-- GIVEN DATA follows --
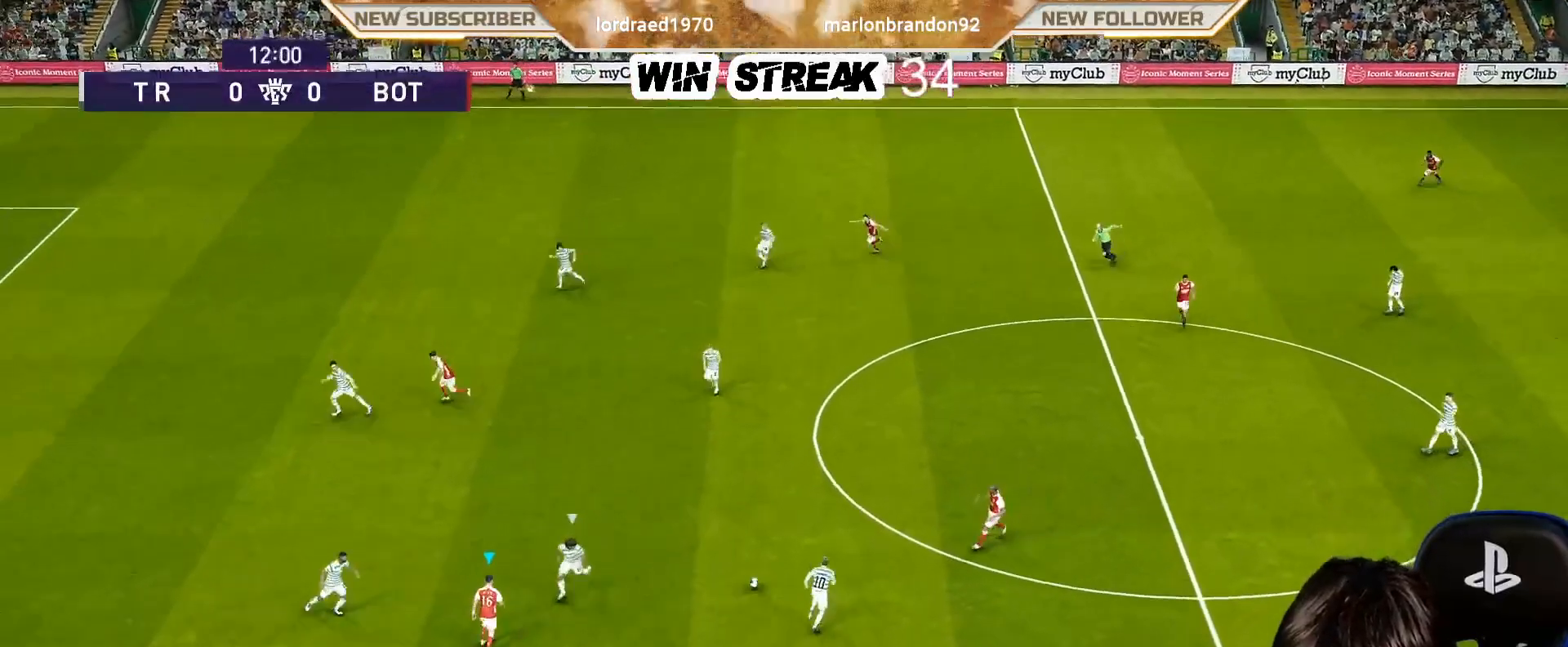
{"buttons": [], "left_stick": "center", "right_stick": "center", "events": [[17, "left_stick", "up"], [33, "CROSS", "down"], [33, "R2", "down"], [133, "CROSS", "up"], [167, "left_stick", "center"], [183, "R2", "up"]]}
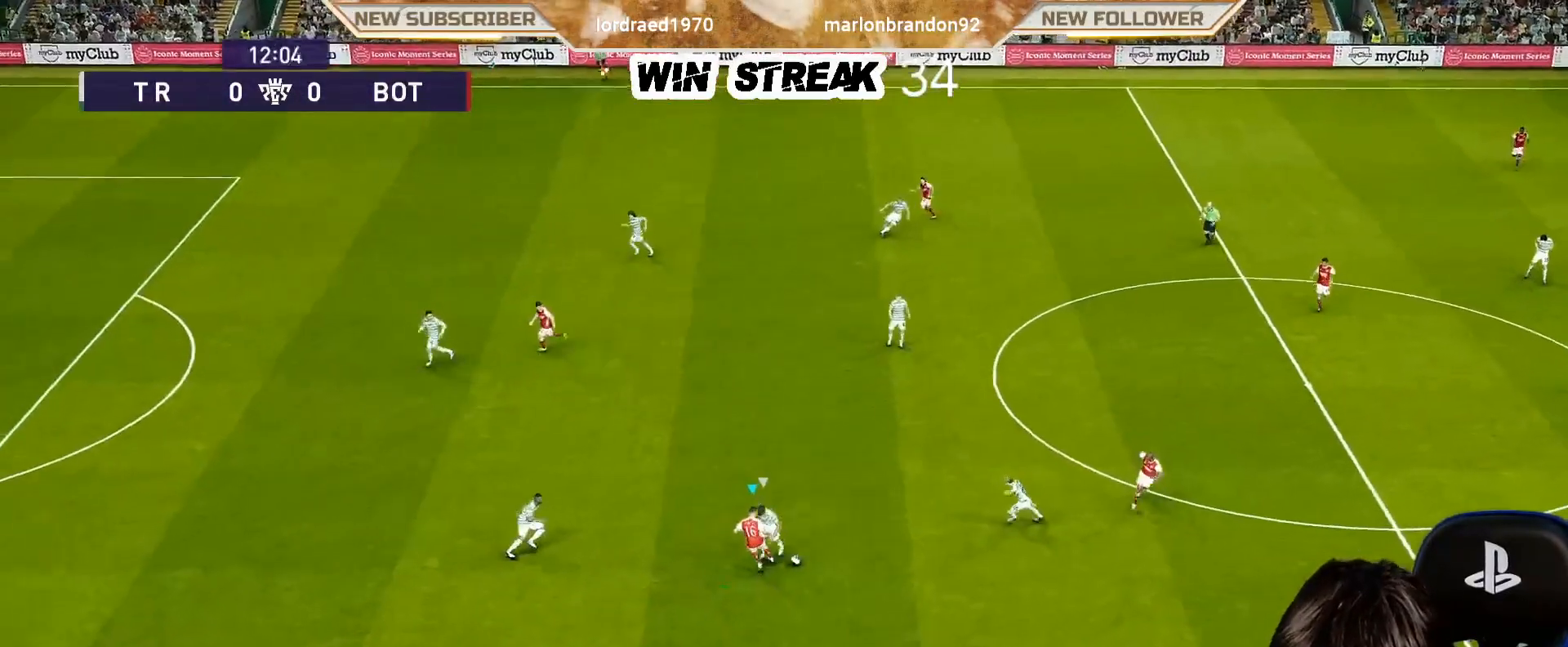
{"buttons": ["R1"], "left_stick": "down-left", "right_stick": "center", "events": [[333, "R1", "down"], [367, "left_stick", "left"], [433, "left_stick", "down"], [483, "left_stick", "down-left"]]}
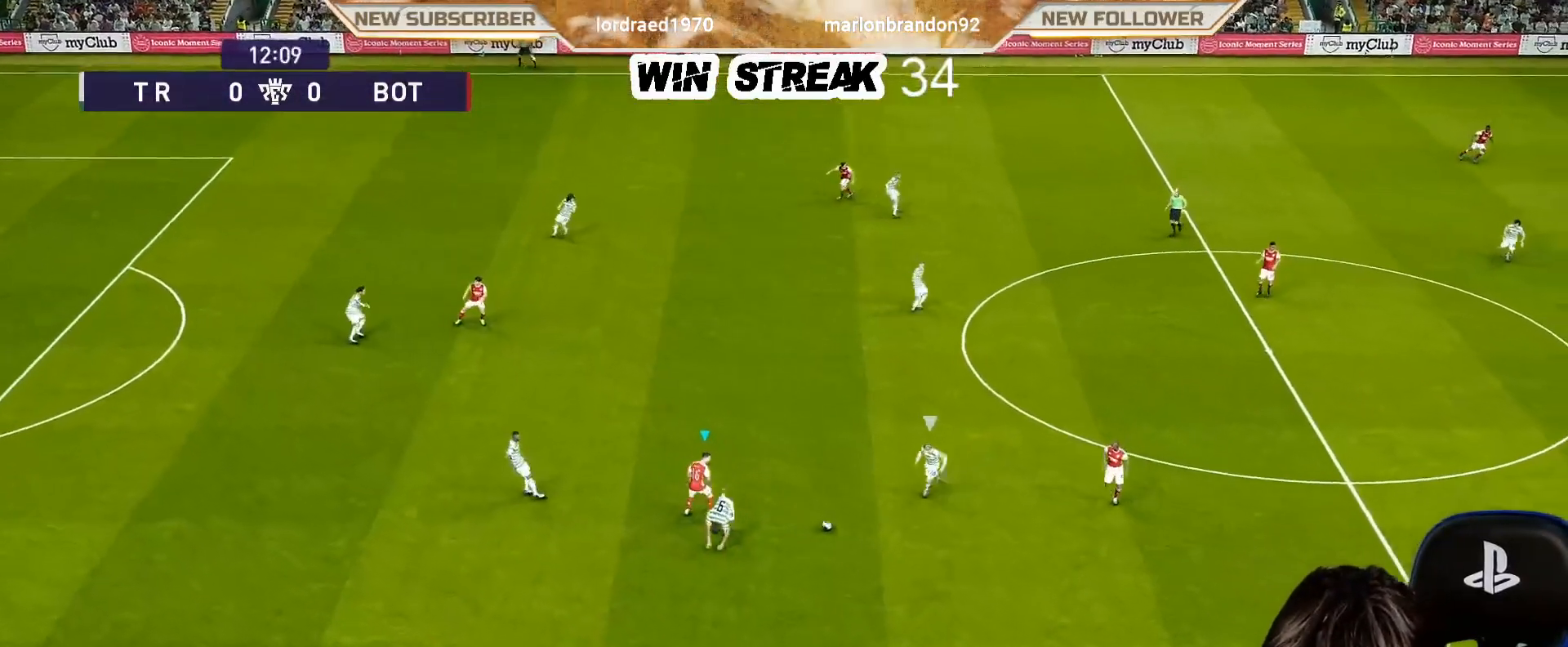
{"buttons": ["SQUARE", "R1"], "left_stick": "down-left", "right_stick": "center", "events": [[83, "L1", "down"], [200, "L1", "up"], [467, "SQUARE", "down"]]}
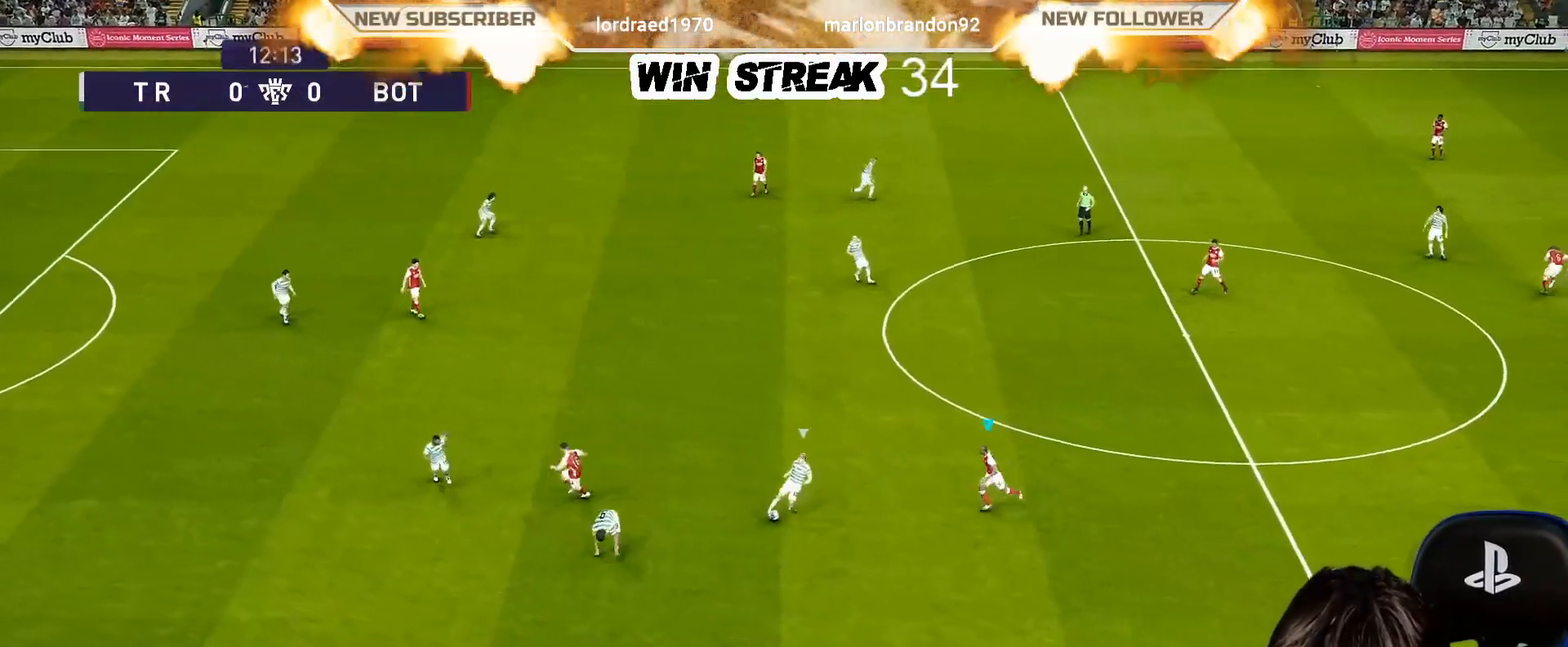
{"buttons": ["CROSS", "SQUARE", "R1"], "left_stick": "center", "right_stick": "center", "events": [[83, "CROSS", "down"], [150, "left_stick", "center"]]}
-- GIVEN DATA concluded --
* _EXERCISE_
Pull every line containing "CROSS" from the data.

* _REPLY TO THE TASK_
{"buttons": [], "left_stick": "center", "right_stick": "center", "events": [[17, "left_stick", "up"], [33, "CROSS", "down"], [33, "R2", "down"], [133, "CROSS", "up"], [167, "left_stick", "center"], [183, "R2", "up"]]}
{"buttons": ["CROSS", "SQUARE", "R1"], "left_stick": "center", "right_stick": "center", "events": [[83, "CROSS", "down"], [150, "left_stick", "center"]]}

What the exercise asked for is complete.